Sr. Data Engineer I
-
Building Data LakeHouse: In the Senior Data Engineer II role, you will design, build, and operate robust data lakehouse solutions utilizing open table formats like Apache Iceberg. Your focus will be on delivering a scalable, reliable data lakehouse with optimized query performance for a wide range of analytical workloads and emerging data applications.
-
Pipeline and Transformation: Integrate with diverse reputed company systems and construct scalable data pipelines.
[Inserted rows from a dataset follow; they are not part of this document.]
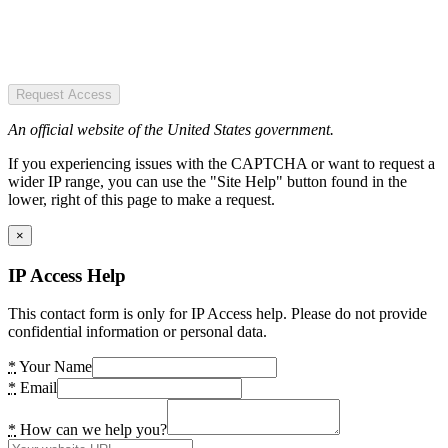
Request Access
An official website of the United States government.
If you experiencing issues with the CAPTCHA or want to request a
wider IP range, you can use the "Site Help" button found in the
lower, right of this page to make a request.
×
IP Access Help
This contact form is only for IP Access help. Please do not provide
confidential information or personal data.
*
Your Name
*
Email
*
How can we help you?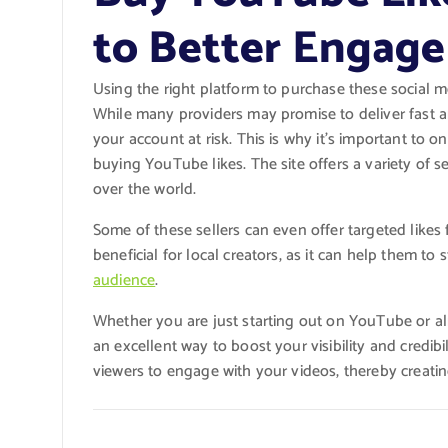
to Better Engag
Using the right platform to purchase these social m
While many providers may promise to deliver fast a
your account at risk. This is why it’s important to
buying YouTube likes. The site offers a variety of s
over the world.
Some of these sellers can even offer targeted likes f
beneficial for local creators, as it can help them to
audience
.
Whether you are just starting out on YouTube or al
an excellent way to boost your visibility and credibi
viewers to engage with your videos, thereby creat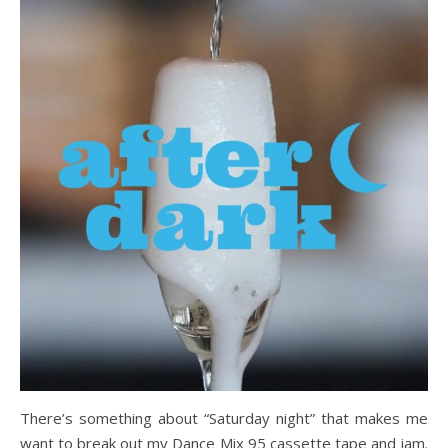
There’s something about “Saturday night” that makes me
want to break out my Dance Mix 95 cassette tape and jam.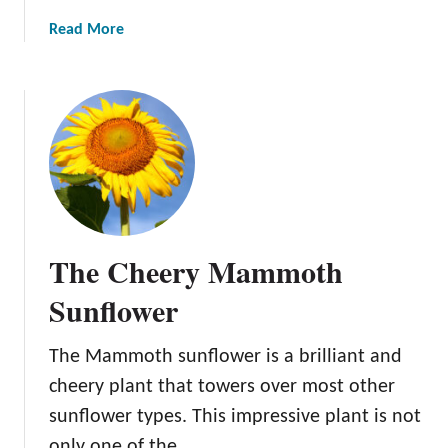
y
a
a
Read More
b
n
b
r
d
o
i
E
u
d
n
t
S
j
T
u
o
h
n
y
e
f
T
I
l
h
m
o
i
The Cheery Mammoth
p
w
s
r
Sunflower
e
B
e
r
e
s
:
a
The Mammoth sunflower is a brilliant and
s
G
u
cheery plant that towers over most other
i
r
t
v
sunflower types. This impressive plant is not
o
y
e
only one of the …
w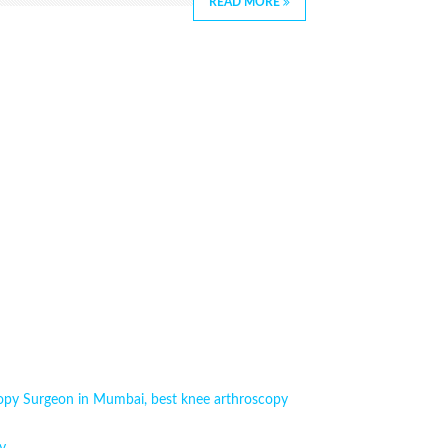
READ MORE
copy Surgeon in Mumbai
,
best knee arthroscopy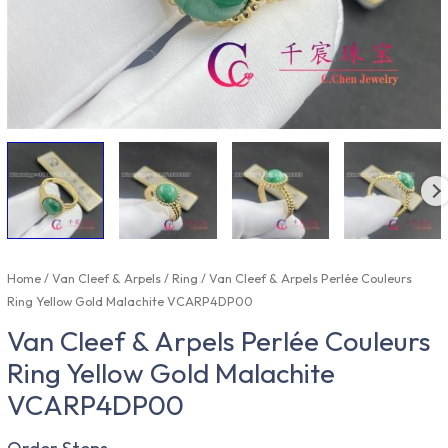
Home
/
Van Cleef & Arpels
/
Ring
/ Van Cleef & Arpels Perlée Couleurs
Ring Yellow Gold Malachite VCARP4DP00
Van Cleef & Arpels Perlée Couleurs
Ring Yellow Gold Malachite
VCARP4DP00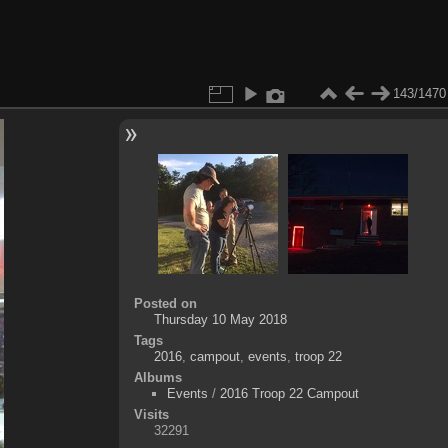
143/1470
Posted on
Thursday 10 May 2018
Tags
2016
,
campout
,
events
,
troop 22
Albums
Events
/
2016 Troop 22 Campout
Visits
32291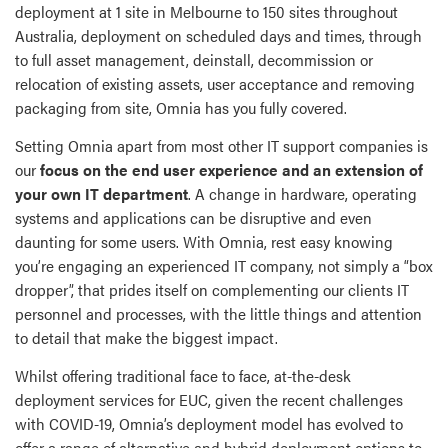
deployment at 1 site in Melbourne to 150 sites throughout
Australia, deployment on scheduled days and times, through
to full asset management, deinstall, decommission or
relocation of existing assets, user acceptance and removing
packaging from site, Omnia has you fully covered.
Setting Omnia apart from most other IT support companies is
our
focus on the end user experience and an extension of
your own IT department
. A change in hardware, operating
systems and applications can be disruptive and even
daunting for some users. With Omnia, rest easy knowing
you’re engaging an experienced IT company, not simply a “box
dropper”, that prides itself on complementing our clients IT
personnel and processes, with the little things and attention
to detail that make the biggest impact.
Whilst offering traditional face to face, at-the-desk
deployment services for EUC, given the recent challenges
with COVID-19, Omnia’s deployment model has evolved to
offer a range of alternative and hybrid deployment options to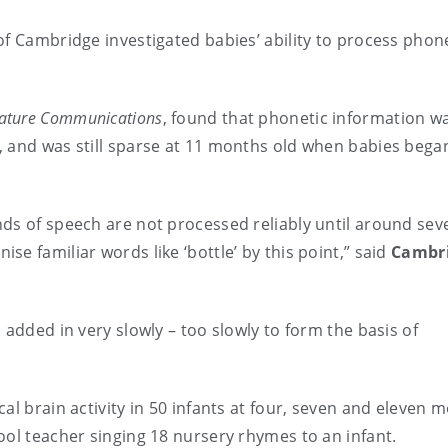
of Cambridge investigated babies’ ability to process phon
ature Communications
, found that phonetic information wa
, and was still sparse at 11 months old when babies bega
ds of speech are not processed reliably until around sev
e familiar words like ‘bottle’ by this point,” said
Cambr
 added in very slowly – too slowly to form the basis of
al brain activity in 50 infants at four, seven and eleven 
ool teacher singing 18 nursery rhymes to an infant.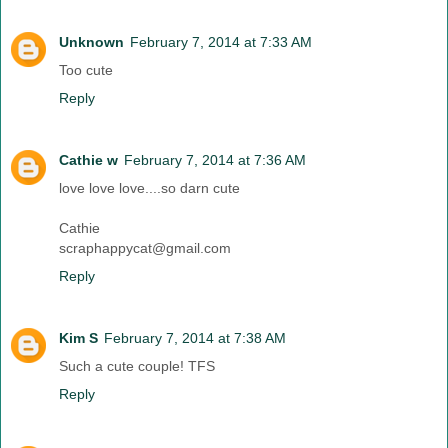
Unknown
February 7, 2014 at 7:33 AM
Too cute
Reply
Cathie w
February 7, 2014 at 7:36 AM
love love love....so darn cute
Cathie
scraphappycat@gmail.com
Reply
Kim S
February 7, 2014 at 7:38 AM
Such a cute couple! TFS
Reply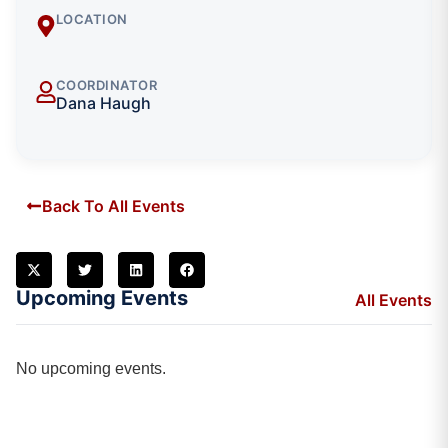
LOCATION
COORDINATOR
Dana Haugh
Back To All Events
Upcoming Events
All Events
No upcoming events.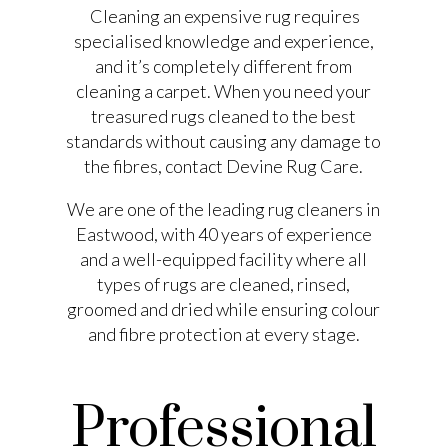
Cleaning an expensive rug requires
specialised knowledge and experience,
and it’s completely different from
cleaning a carpet. When you need your
treasured rugs cleaned to the best
standards without causing any damage to
the fibres, contact Devine Rug Care.
We are one of the leading rug cleaners in
Eastwood, with 40 years of experience
and a well-equipped facility where all
types of rugs are cleaned, rinsed,
groomed and dried while ensuring colour
and fibre protection at every stage.
Professional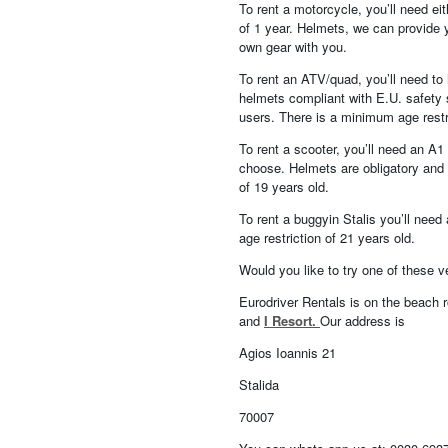
To rent a motorcycle, you’ll need ei
of 1 year. Helmets, we can provide yo
own gear with you.
To rent an ATV/quad, you’ll need to h
helmets compliant with E.U. safety s
users. There is a minimum age restr
To rent a scooter, you’ll need an A
choose. Helmets are obligatory and w
of 19 years old.
To rent a buggyin Stalis you’ll need
age restriction of 21 years old.
Would you like to try one of these 
Eurodriver Rentals is on the beach r
and
I Resort.
Our address is
Agios Ioannis 21
Stalida
70007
Implement efficient data transformation logic for both batch and streaming data, accommodating various data formats and structures.
-
Data Modeling: Analyze business requirements and profile reputed company data to design, reputed company, and implement robust data models and curated data products that power reporting, analytics, and machine learning applications.
-
Data Infrastructure: reputed company and manage a scalable AWS cloud infrastructure for the data platform, employing Infrastructure as Code (IaC) to reliably support diverse data workloads. Implement CI/CD pipelines for automated, consistent, and scalable infrastructure deployments across reputed company environments, adhering to best practices and company standards.
-
Monitoring and Maintenance: Monitor data workloads for performance and errors, troubleshooting issues to maintain high levels of data quality, freshness, and adherence to defined SLAs.
-
Collaboration: Collaborate closely with Data Services and Data Science colleagues to drive the evolution of our data platform, focusing on delivering solutions that reputed company data users and satisfy stakeholder needs throughout the organization.
-
Bachelor's degree in Computer Science, Engineering, or a reputed company technical field (Master's degree is a plus).
-
4+ years of hands-on engineering experience (software or data), with a strong emphasis of 2+ years in data-focused roles.
-
Experience implementing data lake and data warehousing platforms.
-
Strong Python and SQL skills applied to data engineering tasks.
-
Proficiency with the AWS data ecosystem, including services like S3, Glue Catalog, IAM, and Secrets Manager.
-
Experience with Terraform and Kubernetes.
-
Track record of successfully building and operationalizing data pipelines.
-
Experience working with diverse data stores, particularly relational databases.
-
Experience with Airflow, DBT and reputed company.
-
Certification in relevant technologies or methodologies.
-
Experience with streaming processing technology e.g. Flink, Spark Streaming.
-
Familiarity with Domain-Driven Design principles and event-driven architectures.